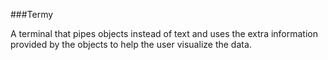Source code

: ###Termy

A terminal that pipes objects instead of text and uses the extra information provided by the objects to help the user visualize the data.

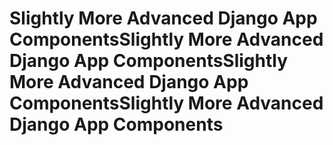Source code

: # Slightly More Advanced Django App ComponentsSlightly More Advanced Django App ComponentsSlightly More Advanced Django App ComponentsSlightly More Advanced Django App Components
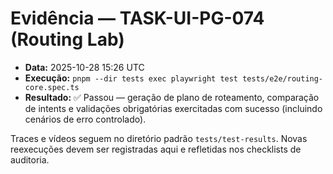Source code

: # Evidência — TASK-UI-PG-074 (Routing Lab)

- **Data:** 2025-10-28 15:26 UTC  
- **Execução:** `pnpm --dir tests exec playwright test tests/e2e/routing-core.spec.ts`
- **Resultado:** ✅ Passou — geração de plano de roteamento, comparação de intents e validações obrigatórias exercitadas com sucesso (incluindo cenários de erro controlado).

Traces e vídeos seguem no diretório padrão `tests/test-results`. Novas reexecuções devem ser registradas aqui e refletidas nos checklists de auditoria.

-----

Your job is to transcribe the records exactly and in full. Pictures are not part of the copy.

# Answer
Source code

: ###Termy

A terminal that pipes objects instead of text and uses the extra information provided by the objects to help the user visualize the data.

Source code

: # Slightly More Advanced Django App ComponentsSlightly More Advanced Django App ComponentsSlightly More Advanced Django App ComponentsSlightly More Advanced Django App Components
Source code

: # Evidência — TASK-UI-PG-074 (Routing Lab)

- **Data:** 2025-10-28 15:26 UTC  
- **Execução:** `pnpm --dir tests exec playwright test tests/e2e/routing-core.spec.ts`
- **Resultado:** ✅ Passou — geração de plano de roteamento, comparação de intents e validações obrigatórias exercitadas com sucesso (incluindo cenários de erro controlado).

Traces e vídeos seguem no diretório padrão `tests/test-results`. Novas reexecuções devem ser registradas aqui e refletidas nos checklists de auditoria.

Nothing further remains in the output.